Комендант поместил экс-президентское семейство в одну из лучших комнат своей квартиры (правда, квартира была немецкая и генеральская, генерал в русском плену, а его жена и сынишка торчали перед глазами). Сам же он тут же умчался по каким-то неотложным делам. Но забыл, что все хорошие комнаты этой квартиры были обращены на простреливаемую сторону. Мог произойти международный скандал, но экс-президент и его супруга оказались людьми терпеливыми, покладистыми и с юмором (а с окнами на простреливаемую сторону это не так-то просто), ну а к серьезным опасностям они уже, кажется, привыкли…

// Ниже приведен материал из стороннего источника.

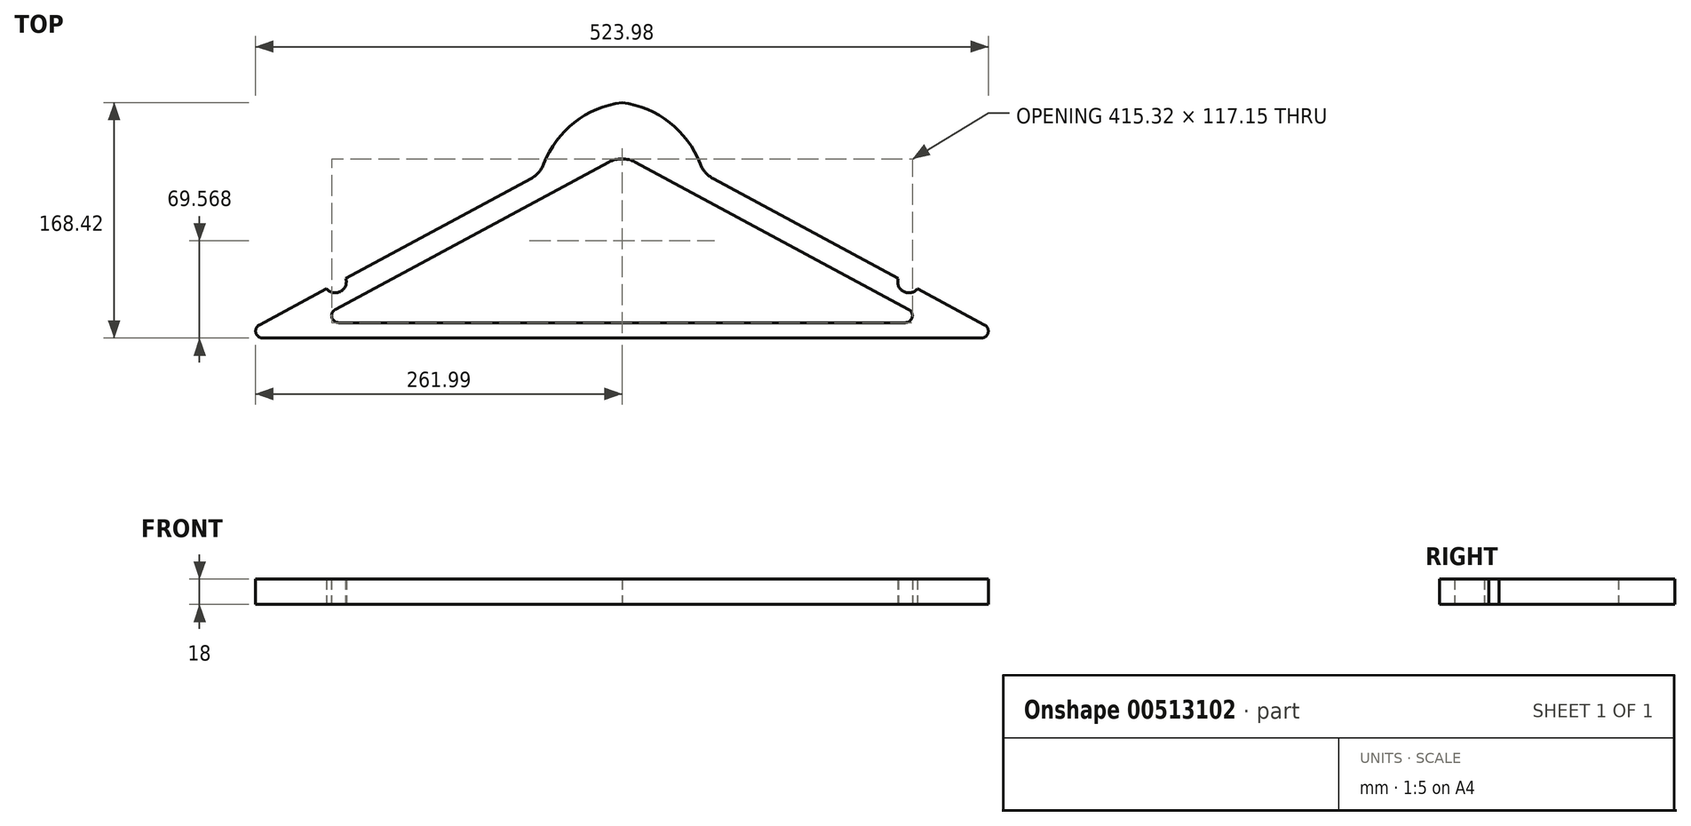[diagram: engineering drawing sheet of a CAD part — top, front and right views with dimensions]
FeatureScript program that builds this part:
annotation { "Feature Type Name" : "Feature", "Feature Type Description" : "" }
export const myFeature = defineFeature(function(context is Context, id is Id, definition is map)
    precondition{}
    {
        {
            var Q0;
            Q0=qCreatedBy(makeId("Top.planeOp"),FACE);
            var sketch = newSketch(context, id + "F0", { "sketchPlane" : qUnion([Q0])});
            skLineSegment(sketch, "E0", {"start": v(-230.49, 94.94) * mm, "end": v(174.87, 94.94) * mm});
            skLineSegment(sketch, "E1", {"start": v(-232.86, 104.34) * mm, "end": v(-37.3, 209.7) * mm});
            skLineSegment(sketch, "E2", {"start": v(-18.32, 209.7) * mm, "end": v(177.24, 104.34) * mm});
            skLineSegment(sketch, "E3", {"start": v(-287.17, 93.36) * mm, "end": v(-239.12, 119.24) * mm});
            skLineSegment(sketch, "E4", {"start": v(37.3, 198) * mm, "end": v(169.75, 126.65) * mm});
            skLineSegment(sketch, "E5", {"start": v(229.18, 83.95) * mm, "end": v(-284.8, 83.95) * mm});
            skLineSegment(sketch, "E6", {"start": v(-27.81, 214.81) * mm, "end": v(-27.81, -26.53) * mm, "construction": true});
            skLineSegment(sketch, "E7", {"start": v(-27.81, -26.53) * mm, "end": v(-27.81, 281.21) * mm, "construction": true});
            skPoint(sketch, "E8.visualSharp", {"position": v(-304.62, 83.95) * mm});
            skArc(sketch, "E8.filletArc", {"start": v(-287.17, 93.36) * mm, "mid": v(-289.64, 87.73) * mm, "end": v(-284.8, 83.95) * mm});
            skPoint(sketch, "E9.visualSharp", {"position": v(249, 83.95) * mm});
            skArc(sketch, "E9.filletArc", {"start": v(229.18, 83.95) * mm, "mid": v(234.02, 87.73) * mm, "end": v(231.55, 93.36) * mm});
            skPoint(sketch, "E10.visualSharp", {"position": v(-250.31, 94.94) * mm});
            skArc(sketch, "E10.filletArc", {"start": v(-232.86, 104.34) * mm, "mid": v(-235.34, 98.72) * mm, "end": v(-230.49, 94.94) * mm});
            skPoint(sketch, "E11.visualSharp", {"position": v(194.69, 94.94) * mm});
            skArc(sketch, "E11.filletArc", {"start": v(174.87, 94.94) * mm, "mid": v(179.71, 98.72) * mm, "end": v(177.24, 104.34) * mm});
            skPoint(sketch, "E12.visualSharp", {"position": v(-27.81, 256.12) * mm});
            skPoint(sketch, "E13.visualSharp", {"position": v(-27.81, 214.81) * mm});
            skArc(sketch, "E13.filletArc", {"start": v(-18.32, 209.7) * mm, "mid": v(-27.81, 212.1) * mm, "end": v(-37.3, 209.7) * mm});
            skArc(sketch, "E14", {"start": v(-27.78, 252.37) * mm, "mid": v(-61.8, 238.06) * mm, "end": v(-83.76, 208.4) * mm});
            skArc(sketch, "E15.MirrorCS", {"start": v(-27.85, 252.37) * mm, "mid": v(6.18, 238.06) * mm, "end": v(28.14, 208.4) * mm});
            skPoint(sketch, "E16.visualSharp", {"position": v(-85.95, 201.76) * mm});
            skArc(sketch, "E16.filletArc", {"start": v(-92.92, 198) * mm, "mid": v(-87.41, 202.38) * mm, "end": v(-83.76, 208.4) * mm});
            skPoint(sketch, "E17.visualSharp", {"position": v(30.33, 201.76) * mm});
            skArc(sketch, "E17.filletArc", {"start": v(28.14, 208.4) * mm, "mid": v(31.8, 202.38) * mm, "end": v(37.3, 198) * mm});
            skArc(sketch, "E18", {"start": v(-239.12, 119.24) * mm, "mid": v(-229.14, 117.17) * mm, "end": v(-225.37, 126.65) * mm});
            skLineSegment(sketch, "E19.trimOffspring", {"start": v(-225.37, 126.65) * mm, "end": v(-92.92, 198) * mm});
            skArc(sketch, "E20.MirrorCS", {"start": v(183.5, 119.24) * mm, "mid": v(173.51, 117.17) * mm, "end": v(169.75, 126.65) * mm});
            skLineSegment(sketch, "E21.trimOffspring", {"start": v(183.5, 119.24) * mm, "end": v(231.55, 93.36) * mm});
            skSolve(sketch);
        }
        {
            var Q0;
            Q0=makeQuery(id+"F0.imprint","IMPRINT",FACE,{"disambiguationData":[TD([[makeQuery(id+"F0.imprint","IMPRINT",EDGE,{"derivedFrom":sQuery(id+"F0.wireOp",EDGE,"E0")}),-1.0]])]});
            extrude(context, id + "F1", {"entities" : qUnion([Q0]), "depth" : 18 * mm});
        }
    });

Эдуард Эрио перед расставанием решил удостоить своего молодого хозяина особым вниманием, он вынул из карманчика жилета роскошные золотые часы с крышками и, демонстрируя свою принадлежность не только к власти, но и к свободолюбивому народу, показал часы коменданту. На внутренней крышке часов было выгравировано: «Мэру Эдуарду Эрио от рабочих города Леона». Комендант демонстрировал свое восхищение и хотел еще что-то сказать, мол, Обалденно! Ну, не бывает! но не знал, как это звучит не то что по-французски, но и по-немецки… Мимо за оградой проходил старшина, который меланхолично заметил:
— Старшой, ну опять вы возитесь с фрицем — дайте ему по сопатке и заберите часы. На память…
— Заткнись… — прошелестел взводный. — По этому вопросу, международный болван, мы с тобой поговорим отдельно.
Старшина исчез, и надолго. А комендант молил всех святых, чтобы гость не знал русского языка и не был бы слишком догадливым. Экс-президент был с фокусом, он с первого мгновения делал вид, что не говорит и не понимает по-немецки, взводный ему не поверил, хоть срочно вызвал французского переводчика, а сам думал: «Кто его знает, может, он и по-русски так же — придуривается. А может быть, это такой этикет?»
События и персонажи накатывались, как волна за волной, и накрывали с головой. Не было передышки и почти не было сна. Была одна надежда, что противная вражья сторона вот-вот выдохнется окончательно и падет.